_Assignment_. Work through the entries that follow and state how many lines contain the word "Left". Only the number is wanted.

(Dataset entries)
○ ○ ○ ○ ○
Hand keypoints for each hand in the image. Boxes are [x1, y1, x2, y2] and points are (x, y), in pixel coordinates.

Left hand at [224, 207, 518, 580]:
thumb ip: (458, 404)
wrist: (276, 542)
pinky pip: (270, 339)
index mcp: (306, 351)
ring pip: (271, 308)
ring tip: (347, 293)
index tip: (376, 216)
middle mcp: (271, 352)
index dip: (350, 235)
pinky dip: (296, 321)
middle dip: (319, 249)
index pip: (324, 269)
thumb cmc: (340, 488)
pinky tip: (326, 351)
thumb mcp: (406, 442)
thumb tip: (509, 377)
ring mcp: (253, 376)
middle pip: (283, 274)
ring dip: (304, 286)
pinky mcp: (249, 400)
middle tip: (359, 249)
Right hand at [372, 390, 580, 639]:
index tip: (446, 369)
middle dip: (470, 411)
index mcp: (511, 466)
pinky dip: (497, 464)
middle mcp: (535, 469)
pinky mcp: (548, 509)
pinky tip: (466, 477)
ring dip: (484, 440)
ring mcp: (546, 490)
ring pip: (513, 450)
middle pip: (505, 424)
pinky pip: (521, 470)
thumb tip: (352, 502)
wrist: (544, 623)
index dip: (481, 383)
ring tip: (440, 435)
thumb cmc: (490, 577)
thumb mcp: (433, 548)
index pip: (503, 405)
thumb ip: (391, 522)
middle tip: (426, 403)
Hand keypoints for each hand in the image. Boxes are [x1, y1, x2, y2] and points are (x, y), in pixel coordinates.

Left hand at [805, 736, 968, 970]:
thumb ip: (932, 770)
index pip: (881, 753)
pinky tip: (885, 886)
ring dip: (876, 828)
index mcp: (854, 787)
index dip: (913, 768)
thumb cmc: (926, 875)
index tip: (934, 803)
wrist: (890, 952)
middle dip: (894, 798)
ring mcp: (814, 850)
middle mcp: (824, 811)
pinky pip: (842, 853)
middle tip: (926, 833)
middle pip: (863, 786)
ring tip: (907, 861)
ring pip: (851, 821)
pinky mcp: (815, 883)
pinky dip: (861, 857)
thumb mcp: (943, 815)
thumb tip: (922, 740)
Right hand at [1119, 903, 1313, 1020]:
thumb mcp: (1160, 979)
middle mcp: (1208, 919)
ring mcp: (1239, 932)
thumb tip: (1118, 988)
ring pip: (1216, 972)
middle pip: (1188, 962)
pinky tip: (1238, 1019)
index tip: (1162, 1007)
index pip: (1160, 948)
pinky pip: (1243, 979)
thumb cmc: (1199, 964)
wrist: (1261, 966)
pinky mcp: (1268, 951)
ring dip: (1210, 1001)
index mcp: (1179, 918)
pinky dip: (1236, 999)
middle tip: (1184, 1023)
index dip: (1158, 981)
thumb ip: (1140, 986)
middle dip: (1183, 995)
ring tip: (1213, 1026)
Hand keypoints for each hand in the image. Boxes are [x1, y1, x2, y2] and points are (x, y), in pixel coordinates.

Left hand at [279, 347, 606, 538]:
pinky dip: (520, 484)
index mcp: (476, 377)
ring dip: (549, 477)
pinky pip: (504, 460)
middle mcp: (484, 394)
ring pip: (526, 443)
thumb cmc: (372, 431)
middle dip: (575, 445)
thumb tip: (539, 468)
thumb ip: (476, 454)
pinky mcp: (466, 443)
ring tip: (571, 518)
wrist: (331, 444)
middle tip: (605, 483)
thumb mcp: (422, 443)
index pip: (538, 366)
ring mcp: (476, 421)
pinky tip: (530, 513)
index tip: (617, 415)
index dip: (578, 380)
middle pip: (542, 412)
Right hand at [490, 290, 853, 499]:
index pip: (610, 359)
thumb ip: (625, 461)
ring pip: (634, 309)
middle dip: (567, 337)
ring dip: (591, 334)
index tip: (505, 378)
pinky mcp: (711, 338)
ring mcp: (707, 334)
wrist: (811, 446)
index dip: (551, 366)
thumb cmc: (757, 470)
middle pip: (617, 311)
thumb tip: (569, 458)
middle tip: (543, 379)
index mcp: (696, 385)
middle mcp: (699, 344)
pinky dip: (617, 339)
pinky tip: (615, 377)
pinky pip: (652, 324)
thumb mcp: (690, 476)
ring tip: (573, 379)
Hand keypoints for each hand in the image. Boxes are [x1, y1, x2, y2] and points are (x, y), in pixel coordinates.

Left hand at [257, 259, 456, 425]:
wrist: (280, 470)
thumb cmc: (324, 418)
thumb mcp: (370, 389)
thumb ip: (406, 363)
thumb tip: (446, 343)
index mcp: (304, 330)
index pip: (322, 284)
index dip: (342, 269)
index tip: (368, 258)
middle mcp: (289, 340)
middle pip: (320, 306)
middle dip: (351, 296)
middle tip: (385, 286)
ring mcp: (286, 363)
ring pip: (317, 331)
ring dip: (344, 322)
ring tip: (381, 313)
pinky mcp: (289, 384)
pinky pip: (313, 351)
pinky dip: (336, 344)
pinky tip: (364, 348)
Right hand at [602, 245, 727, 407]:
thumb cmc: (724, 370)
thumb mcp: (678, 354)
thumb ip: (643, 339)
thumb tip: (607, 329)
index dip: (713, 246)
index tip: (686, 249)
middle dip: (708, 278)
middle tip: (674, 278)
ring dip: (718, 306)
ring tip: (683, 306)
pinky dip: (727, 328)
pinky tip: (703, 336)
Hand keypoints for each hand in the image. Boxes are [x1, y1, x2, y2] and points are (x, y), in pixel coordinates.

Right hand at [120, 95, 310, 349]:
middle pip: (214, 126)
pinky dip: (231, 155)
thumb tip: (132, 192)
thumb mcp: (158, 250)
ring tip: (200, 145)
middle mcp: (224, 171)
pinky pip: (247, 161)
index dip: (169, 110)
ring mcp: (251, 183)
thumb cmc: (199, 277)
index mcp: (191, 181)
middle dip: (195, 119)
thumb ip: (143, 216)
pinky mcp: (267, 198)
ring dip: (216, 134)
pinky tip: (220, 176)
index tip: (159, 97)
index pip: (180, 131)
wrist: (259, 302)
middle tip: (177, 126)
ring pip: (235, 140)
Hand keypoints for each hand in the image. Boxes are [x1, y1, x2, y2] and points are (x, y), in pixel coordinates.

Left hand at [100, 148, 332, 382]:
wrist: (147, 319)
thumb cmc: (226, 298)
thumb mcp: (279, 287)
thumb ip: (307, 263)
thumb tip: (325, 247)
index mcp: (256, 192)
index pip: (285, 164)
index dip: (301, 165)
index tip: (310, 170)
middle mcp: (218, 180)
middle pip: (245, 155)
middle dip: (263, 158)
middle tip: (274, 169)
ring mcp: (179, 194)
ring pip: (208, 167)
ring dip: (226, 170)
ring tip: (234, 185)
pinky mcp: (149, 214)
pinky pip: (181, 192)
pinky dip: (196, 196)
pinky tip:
○ ○ ○ ○ ○
_Answer to this task_. 5